The very banks Geithner was supposed to supervise "to ensure a safe and sound banking system" were behaving like drunk Vegas gamblers mainlining cash. Our banking system is so unsafe and so unsound it's being nationalized, and that by doctrinaire free market ideologues. So what the hell was Geithner doing for the past five years? And why, instead of getting fired, is he being made boss of the Treasury Department?
The news and speeches archives of the NY Fed might shed some light on our first question. On his appointment back in 2003, Mr. Geithner said, "I'm honored to be selected for this post and to work with an institution that is central to domestic and global financial stability." So far so good. We're all in favor of domestic and global financial stability.
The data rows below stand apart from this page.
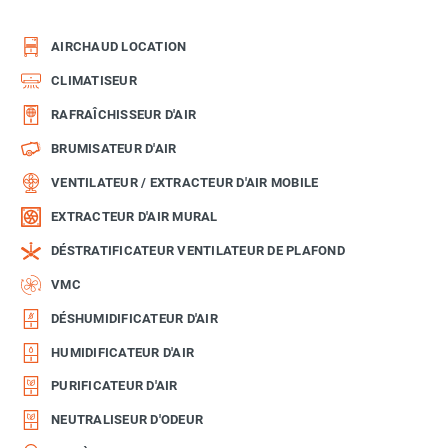
AIRCHAUD LOCATION
CLIMATISEUR
RAFRAÎCHISSEUR D'AIR
BRUMISATEUR D'AIR
VENTILATEUR / EXTRACTEUR D'AIR MOBILE
EXTRACTEUR D'AIR MURAL
DÉSTRATIFICATEUR VENTILATEUR DE PLAFOND
VMC
DÉSHUMIDIFICATEUR D'AIR
HUMIDIFICATEUR D'AIR
PURIFICATEUR D'AIR
NEUTRALISEUR D'ODEUR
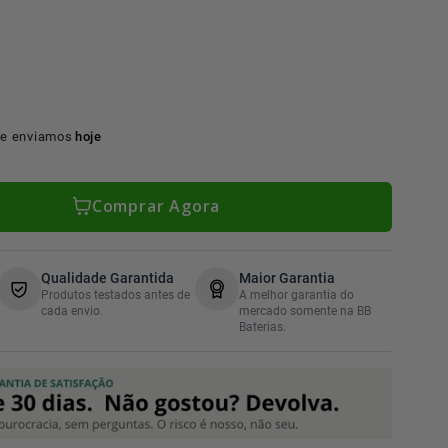
e enviamos
hoje
Comprar Agora
Qualidade Garantida
Maior Garantia
Produtos testados antes de
A melhor garantia do
cada envio.
mercado somente na BB
Baterias.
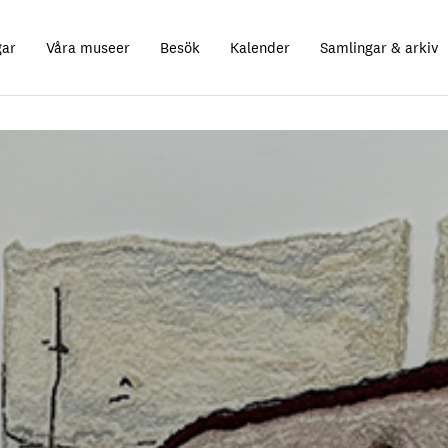
gar
Våra museer
Besök
Kalender
Samlingar & arkiv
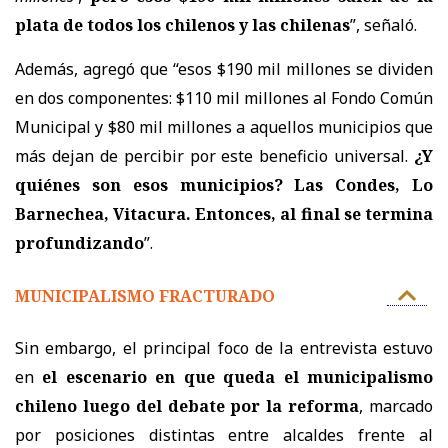
plata de todos los chilenos y las chilenas
”, señaló.
Además, agregó que “esos $190 mil millones se dividen
en dos componentes: $110 mil millones al Fondo Común
Municipal y $80 mil millones a aquellos municipios que
más dejan de percibir por este beneficio universal.
¿Y
quiénes son esos municipios? Las Condes, Lo
Barnechea, Vitacura. Entonces, al final se termina
profundizando
”.
MUNICIPALISMO FRACTURADO
Sin embargo, el principal foco de la entrevista estuvo
en
el escenario en que queda el municipalismo
chileno luego del debate por la reforma
, marcado
por posiciones distintas entre alcaldes frente al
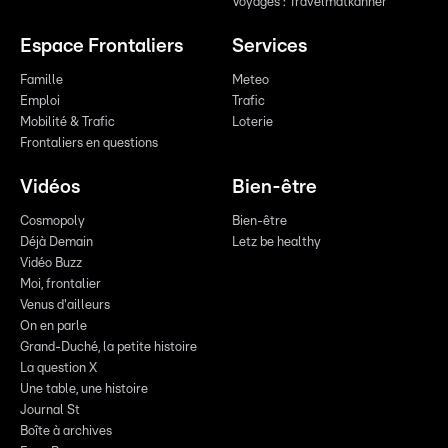
Voyages : Travelmatkanner
Espace Frontaliers
Services
Famille
Meteo
Emploi
Trafic
Mobilité & Trafic
Loterie
Frontaliers en questions
Vidéos
Bien-être
Cosmopoly
Bien-être
Déjà Demain
Letz be healthy
Vidéo Buzz
Moi, frontalier
Venus d'ailleurs
On en parle
Grand-Duché, la petite histoire
La question X
Une table, une histoire
Journal St
Boîte à archives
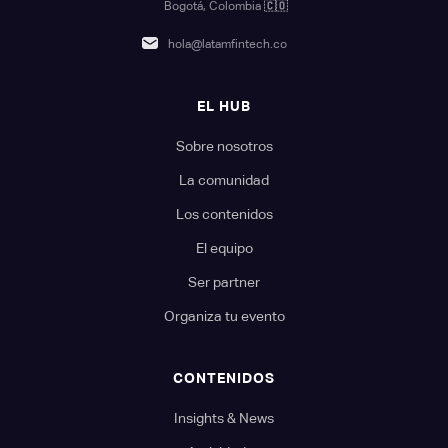
Bogotá, Colombia
🇨🇴
hola@latamfintech.co
EL HUB
Sobre nosotros
La comunidad
Los contenidos
El equipo
Ser partner
Organiza tu evento
CONTENIDOS
Insights & News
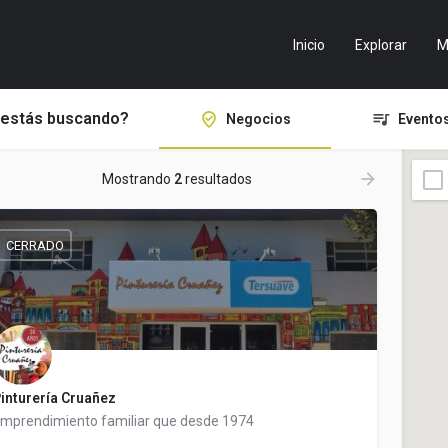
Inicio
Explorar
M
estás buscando?
Negocios
Evento
Mostrando
2
resultados
CERRADO
inturería Cruañez
mprendimiento familiar que desde 1974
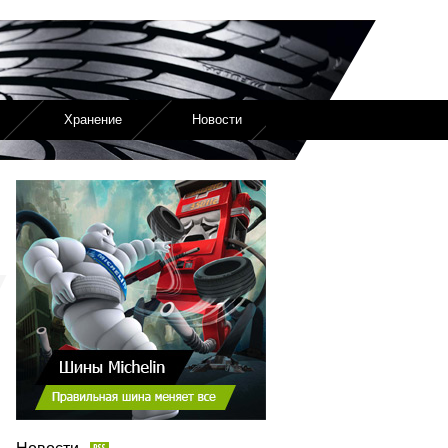
Хранение
Новости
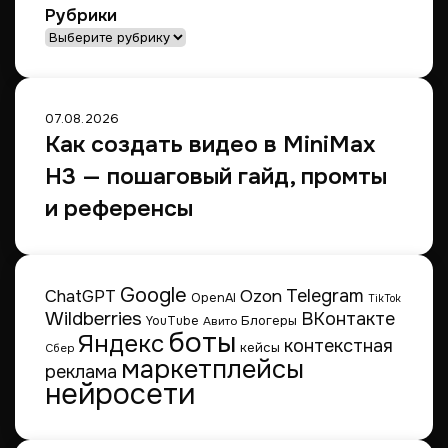
Рубрики
Рубрики
07.08.2026
Как создать видео в MiniMax
H3 — пошаговый гайд, промты
и референсы
Google
Telegram
ChatGPT
Ozon
OpenAI
TikTok
Wildberries
ВКонтакте
Блогеры
YouTube
Авито
боты
Яндекс
контекстная
кейсы
Сбер
маркетплейсы
реклама
нейросети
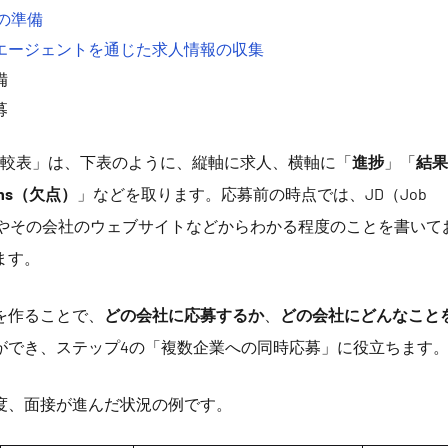
の準備
エージェントを通じた求人情報の収集
備
募
比較表」は、下表のように、縦軸に求人、横軸に「
進捗
」「
結果
ons（欠点）
」などを取ります。応募前の時点では、JD（Job
：求人票）やその会社のウェブサイトなどからわかる程度のことを書いて
ます。
を作ることで、
どの会社に応募するか
、
どの会社にどんなこと
ができ、ステップ4の「複数企業への同時応募」に役立ちます
度、面接が進んだ状況の例です。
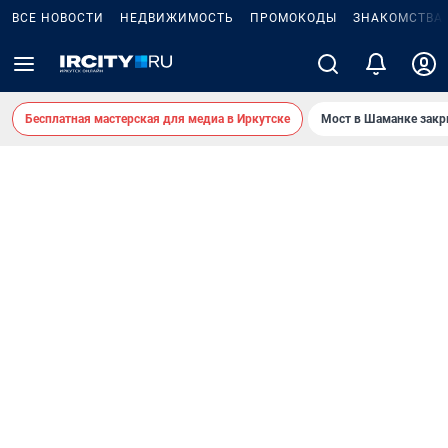
ВСЕ НОВОСТИ
НЕДВИЖИМОСТЬ
ПРОМОКОДЫ
ЗНАКОМСТВА
Бесплатная мастерская для медиа в Иркутске
Мост в Шаманке зак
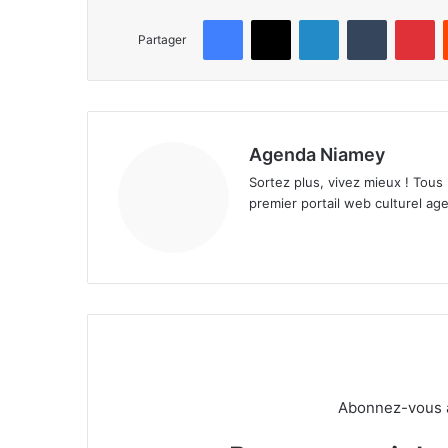
Facebook
X
Linkedin
Tumblr
Pinterest
Partager
Agenda Niamey
Sortez plus, vivez mieux ! Tous
premier portail web culturel age
Abonnez-vous à 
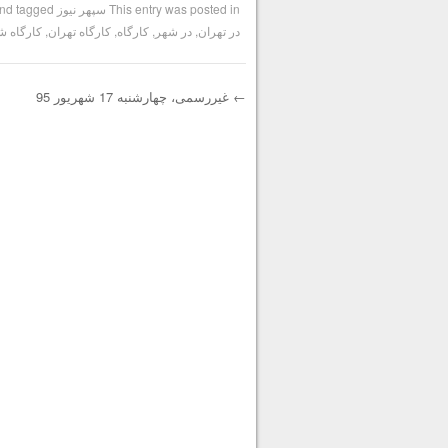
This entry was posted in
سپهر نیوز
and tagged
در تهران
,
در شهر
,
کارگاه
,
کارگاه تهران
,
کارگاه ش
←
غیررسمی، چهارشنبه 17 شهریور 95
Post navigation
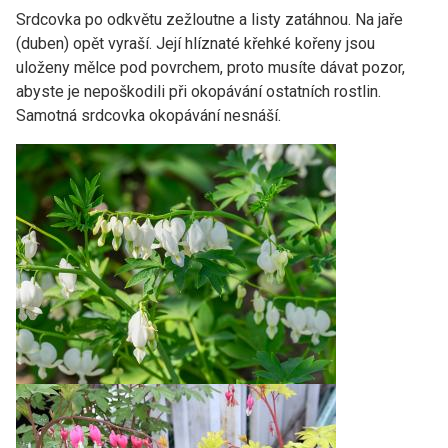
Srdcovka po odkvětu zežloutne a listy zatáhnou. Na jaře
(duben) opět vyraší. Její hlíznaté křehké kořeny jsou
uloženy mělce pod povrchem, proto musíte dávat pozor,
abyste je nepoškodili při okopávání ostatních rostlin.
Samotná srdcovka okopávání nesnáší.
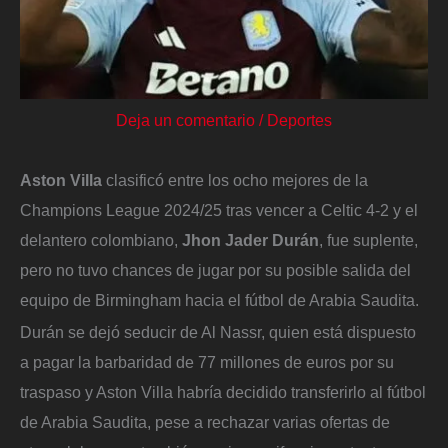
Deja un comentario
/
Deportes
Aston Villa
clasificó entre los ocho mejores de la
Champions League 2024/25 tras vencer a Celtic 4-2 y el
delantero colombiano,
Jhon Jader Durán
, fue suplente,
pero no tuvo chances de jugar por su posible salida del
equipo de Birmingham hacia el fútbol de Arabia Saudita.
Durán se dejó seducir de Al Nassr, quien está dispuesto
a pagar la barbaridad de 77 millones de euros por su
traspaso y Aston Villa habría decidido transferirlo al fútbol
de Arabia Saudita, pese a rechazar varias ofertas de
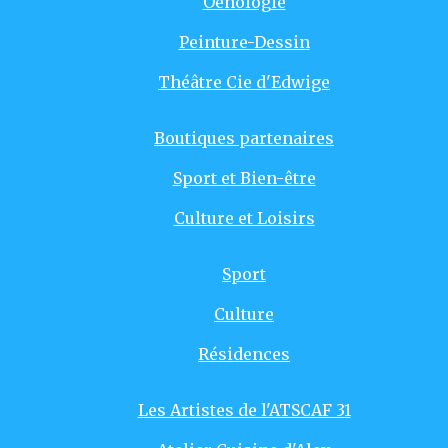
Oenologie
Peinture-Dessin
Théâtre Cie d'Edwige
Boutiques partenaires
Sport et Bien-être
Culture et Loisirs
Sport
Culture
Résidences
Les Artistes de l'ATSCAF 31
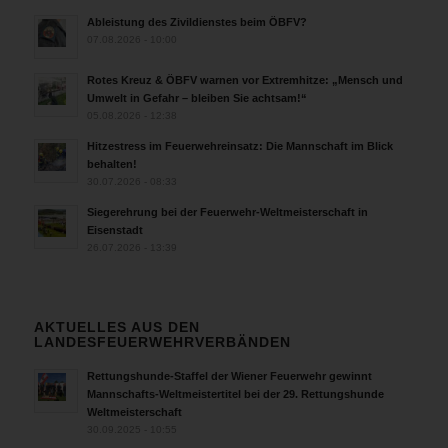
Ableistung des Zivildienstes beim ÖBFV?
07.08.2026 - 10:00
Rotes Kreuz & ÖBFV warnen vor Extremhitze: „Mensch und
Umwelt in Gefahr – bleiben Sie achtsam!“
05.08.2026 - 12:38
Hitzestress im Feuerwehreinsatz: Die Mannschaft im Blick
behalten!
30.07.2026 - 08:33
Siegerehrung bei der Feuerwehr-Weltmeisterschaft in
Eisenstadt
26.07.2026 - 13:39
AKTUELLES AUS DEN
LANDESFEUERWEHRVERBÄNDEN
Rettungshunde-Staffel der Wiener Feuerwehr gewinnt
Mannschafts-Weltmeistertitel bei der 29. Rettungshunde
Weltmeisterschaft
30.09.2025 - 10:55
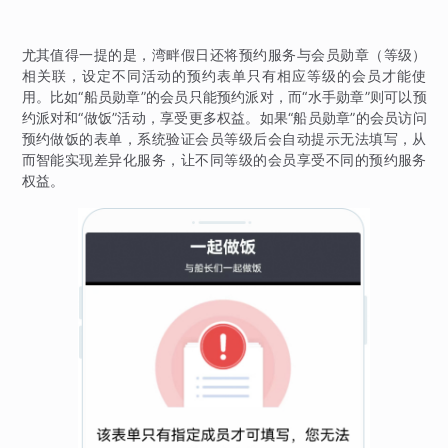
尤其值得一提的是，湾畔假日还将预约服务与会员勋章（等级）
相关联，设定不同活动的预约表单只有相应等级的会员才能使
用。比如“船员勋章”的会员只能预约派对，而“水手勋章”则可以预
约派对和“做饭”活动，享受更多权益。如果“船员勋章”的会员访问
预约做饭的表单，系统验证会员等级后会自动提示无法填写，从
而智能实现差异化服务，让不同等级的会员享受不同的预约服务
权益。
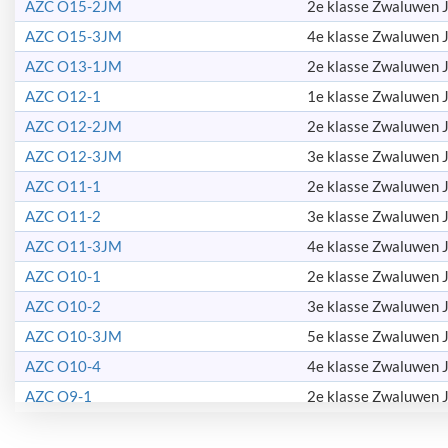
AZC O15-2JM
2e klasse Zwaluwen J
AZC O15-3JM
4e klasse Zwaluwen J
AZC O13-1JM
2e klasse Zwaluwen J
AZC O12-1
1e klasse Zwaluwen J
AZC O12-2JM
2e klasse Zwaluwen J
AZC O12-3JM
3e klasse Zwaluwen J
AZC O11-1
2e klasse Zwaluwen J
AZC O11-2
3e klasse Zwaluwen J
AZC O11-3JM
4e klasse Zwaluwen J
AZC O10-1
2e klasse Zwaluwen J
AZC O10-2
3e klasse Zwaluwen J
AZC O10-3JM
5e klasse Zwaluwen J
AZC O10-4
4e klasse Zwaluwen J
AZC O9-1
2e klasse Zwaluwen J
AZC O9-2JM
3e klasse Zwaluwen J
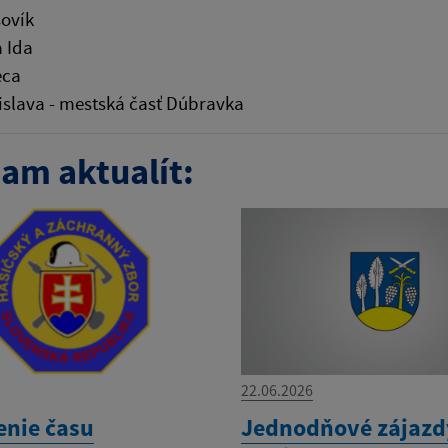
ovík
 Ida
eca
islava - mestská časť Dúbravka
am aktualít:
22.06.2026
enie času
Jednodňové zájazd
Fast forward exactly one year, to a speechGeithner gave on 11/17/2004. The subject was hedge funds, those giant pools of capital invested in creatively diverse and highly secretive ways in order to reap higher than average returns for their wealthy investors. Unregulated, illiquid, hedge funds are managed by modern day financial buccaneers who enjoy eight or nine figure salaries and a lower tax rate than any other class of worker in the nation. Panic selling on a vast scale by hedge funds, who were spooked by the prospect of mammoth investor withdrawals, has contributed materially to the cataclysmic volatility of the stock market recently, helping to impoverish millions of investors and retirees.
But we digress. Here's what Geithner had to say about hedge funds in 2004: After concluding that the financial system was stronger then than it had been five years before, he credits hedge funds for this happy outcome,"not just in the general contribution they provide by taking on risk, but as a source of liquidity in periods of increased stress and risk aversion in the rest of the financial system." And what about some of the voices that were raised about the exact extent of all that risk, that of Warren Buffet for example, who were advocating more oversight and regulation of the giant funds? "Prudential regulations, in the form of capital or leverage requirements, have not been considered a necessary or desirable step to date within the official sector in the United States, and are not on the horizon" said our Timmy. So no regulation, and also no transparency. Efforts to get the funds to disclose more information about their activities, strongly resisted by the funds themselves and their powerful political backers, will go nowhere: "progress is not likely to come easily or quickly" Tim concludes about the prospect of meaningful hedge fund disclosure.
So we have these gigantic and largely unregulated financial institutions making gigantic investments in largely unregulated financial instruments, derivatives for example. Here was Geithner's advice on how to mitigate some of the risks of all this opaque and unregulated financial activity: " Investors in hedge funds have a compelling direct interest in ensuring they are well managed. A more discerning and pro-active approach by investors in hedge funds should help to reduce the risk of failure by a major fund."
In other words, patient heal thyself. It's up to the investors, including the very money center banks Geithner was supposed to supervise, to oversee the institutions in which they are investing as well as the investments, now recognized as lethal, those institutions were peddling. Never mind that hedge funds are not obligated to disclose any useful information to anyone, including their investors. Never mind that investors don't have armies of auditors, monitors, and an entire legal enforcement agency at their disposal the way the Fed does. The Fed, Geithner was saying, chooses to sit on its hands where hedge funds are concerned.
Which answers our first question as to what the hell Geithner has been doing for five years: In a word, nothing. How did that work out for us? Ouch. And how was it for Timmy? Which begs our second question: why put the economy under the supervision of a person who appears to be allergic to supervising? It may be rude to answer a question with a question, but the only possible response is, "WHAT THE F---!?"